Re: [tied] searching for common words for all today's languages

From: ytielts
Message: 43252
Date: 2006-02-05

> > Also, does he believe the out of africa theory. If he
> > does, he should have made some efforts to search for
> > common roots for all today's languages.
>
> Not at all. He shared the mainstream view that (1) human
> languages have been spoken for a very long time, probably at
> least 100,000 years, and (2) the rate of linguistic change,
> though quite variable, is great enough that in general a few
> thousand years suffice to obliterate all but the faintest
> traces of common origin of two languages.
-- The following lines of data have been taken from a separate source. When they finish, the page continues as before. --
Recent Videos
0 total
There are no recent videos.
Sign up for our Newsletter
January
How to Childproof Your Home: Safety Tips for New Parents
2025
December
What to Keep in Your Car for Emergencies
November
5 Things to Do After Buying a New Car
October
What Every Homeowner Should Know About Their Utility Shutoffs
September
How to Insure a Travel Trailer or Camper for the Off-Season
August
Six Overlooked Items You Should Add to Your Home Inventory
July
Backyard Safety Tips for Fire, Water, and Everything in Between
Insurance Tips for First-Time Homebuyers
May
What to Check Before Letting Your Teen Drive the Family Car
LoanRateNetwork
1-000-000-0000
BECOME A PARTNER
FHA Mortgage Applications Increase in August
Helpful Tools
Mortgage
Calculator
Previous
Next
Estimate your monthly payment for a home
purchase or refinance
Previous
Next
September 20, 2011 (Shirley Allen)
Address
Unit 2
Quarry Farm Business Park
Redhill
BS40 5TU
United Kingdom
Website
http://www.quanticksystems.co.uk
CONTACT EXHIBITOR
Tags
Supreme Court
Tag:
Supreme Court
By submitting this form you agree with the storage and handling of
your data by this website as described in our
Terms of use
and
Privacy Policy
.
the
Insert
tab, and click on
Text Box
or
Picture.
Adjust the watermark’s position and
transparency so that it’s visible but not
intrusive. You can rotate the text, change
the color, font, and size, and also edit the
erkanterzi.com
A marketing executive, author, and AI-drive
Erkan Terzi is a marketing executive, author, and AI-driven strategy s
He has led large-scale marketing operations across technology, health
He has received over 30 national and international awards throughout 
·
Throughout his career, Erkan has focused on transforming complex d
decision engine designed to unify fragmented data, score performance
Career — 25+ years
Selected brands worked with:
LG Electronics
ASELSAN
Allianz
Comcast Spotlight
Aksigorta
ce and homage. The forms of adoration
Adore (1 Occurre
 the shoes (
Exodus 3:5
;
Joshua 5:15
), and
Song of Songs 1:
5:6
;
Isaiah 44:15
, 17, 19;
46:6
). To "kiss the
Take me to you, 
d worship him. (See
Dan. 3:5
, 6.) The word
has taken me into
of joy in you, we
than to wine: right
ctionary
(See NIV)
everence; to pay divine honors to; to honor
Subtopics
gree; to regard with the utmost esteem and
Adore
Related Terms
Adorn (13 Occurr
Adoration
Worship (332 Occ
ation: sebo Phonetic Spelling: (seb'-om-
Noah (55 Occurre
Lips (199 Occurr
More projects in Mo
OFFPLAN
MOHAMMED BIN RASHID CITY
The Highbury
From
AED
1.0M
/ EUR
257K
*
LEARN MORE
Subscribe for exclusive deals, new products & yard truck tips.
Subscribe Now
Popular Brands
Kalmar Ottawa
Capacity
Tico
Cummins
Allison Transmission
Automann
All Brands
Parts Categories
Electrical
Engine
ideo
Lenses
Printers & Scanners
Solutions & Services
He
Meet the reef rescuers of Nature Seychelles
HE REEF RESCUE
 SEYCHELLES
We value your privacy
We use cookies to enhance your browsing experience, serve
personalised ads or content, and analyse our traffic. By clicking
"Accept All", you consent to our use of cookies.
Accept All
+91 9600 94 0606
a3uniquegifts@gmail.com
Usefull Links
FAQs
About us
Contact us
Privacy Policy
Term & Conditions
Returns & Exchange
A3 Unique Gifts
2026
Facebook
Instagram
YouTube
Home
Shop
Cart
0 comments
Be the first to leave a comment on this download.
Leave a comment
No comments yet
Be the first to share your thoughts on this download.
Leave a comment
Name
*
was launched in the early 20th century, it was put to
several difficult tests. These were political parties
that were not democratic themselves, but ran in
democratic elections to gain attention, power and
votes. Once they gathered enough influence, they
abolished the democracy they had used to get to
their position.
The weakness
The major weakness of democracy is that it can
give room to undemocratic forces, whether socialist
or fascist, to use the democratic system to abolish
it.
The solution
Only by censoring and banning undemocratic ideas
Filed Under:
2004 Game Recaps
It follows that
> there is no hope of detecting shared vocabulary that goes
> back to the origin of human language: even if any exists, it
> cannot be identified as such.
>
> In the last chapter of his textbook _Historical Linguistics_
> (Arnold, 1996) he discusses this and less ambitious attempts
> to establish extremely remote linguistic relationships; you
> might find the discussion instructive.
>
> Brian

Thanks for your reply, Brian. It is generally agreed by most
mainstream anthropologists that homo sapiens sapiens originates in
Africa. That means that all their descendants should have used a
common language somewhere in Africa. There should be a genetic link
between all the present-day languages. Don't you agree?